Maternity Dress

Photo by Jonathan Borba on Pexels.com

Maternity Dress

Sunday garage sales in summer,
a box of Zinfandel, lemonade and vodka in the cooler.
I pick up a blue suit I wore a lot in that house
where we lived that had the room we wallpapered with sunflowers.
I didn’t smile much. A sort of broken man
whoring out promises. I was neither charming nor handsome,
a cool lagoon maybe in an awkward brown color,
comfortable enough to bathe in,
but too muddy to want pictures of.
I am much more open now. I have been to the leeches,
taken off the tourniquet, bled the burn of dawns
from my heart into great skies that rest easy on beautiful swimming holes.

After the blood left, there was just bones.
It’s hard to write with clavicles and femurs.
Poetry doesn’t do any starving artist favors,
but I didn’t let it out of my sight. I had nothing to give,
but I guarded that limp life of creative being
like it was Jesus’ tomb.

I mourned, and made wine, and swallowed everything whole.
I got fat on starvation and made more excess for our rummage sales.
Sheets, that I thrashed through,
Choke chains that I used to keep the spirits near,
napkins in case a verse spilled out of me.
All these rosaries and bandages, they come prepared.
I clung to them for months knowing there is nothing that brings the muse closer
then letting her know, ‘you will use what she gives.’

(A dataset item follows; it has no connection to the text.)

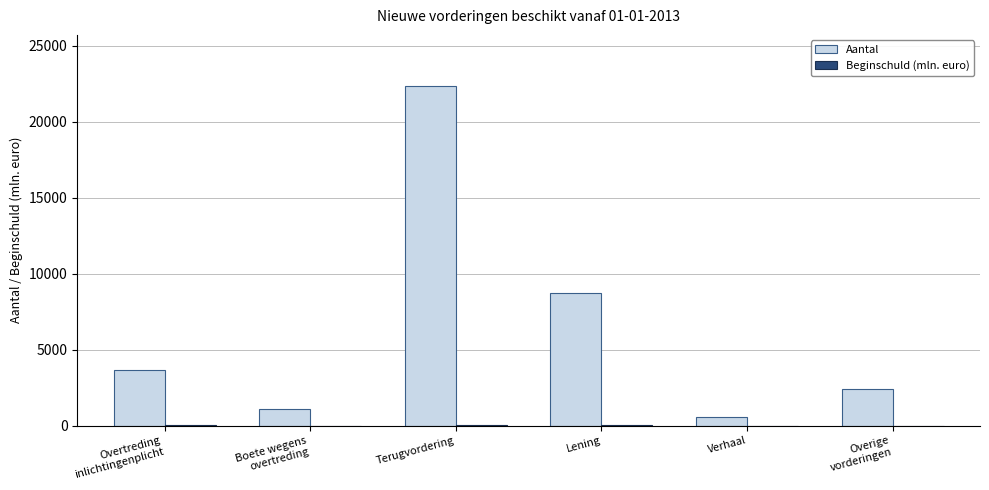

At which category is the sum across all series the highest?

Terugvordering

You will make miracle from simple nothing.
You will sit at her bus stop as if every day was Sunday
and you know the buses aren’t running.

You wait…..

You wear blues suits and bake in rooms you wallpapered with sunflowers
and walk along the boardwalk and pretend
you don’t hear yourself in the echo of twig snapping beneath your feet on the forest floor
and your pulse rinses through your body
and the flowers wilt with poverty on their breath,
but you keep the petals and leave them strewn to the muse’s bed

When you sell everything you own on that Sunday
dipping your red cup in a cooler full of Summer Slammers;
she’ll show up
and ask, “how much for the blue maternity dress,”
holding her belly,
letting you know to drink up
the poems are coming
and there will not be time for rest.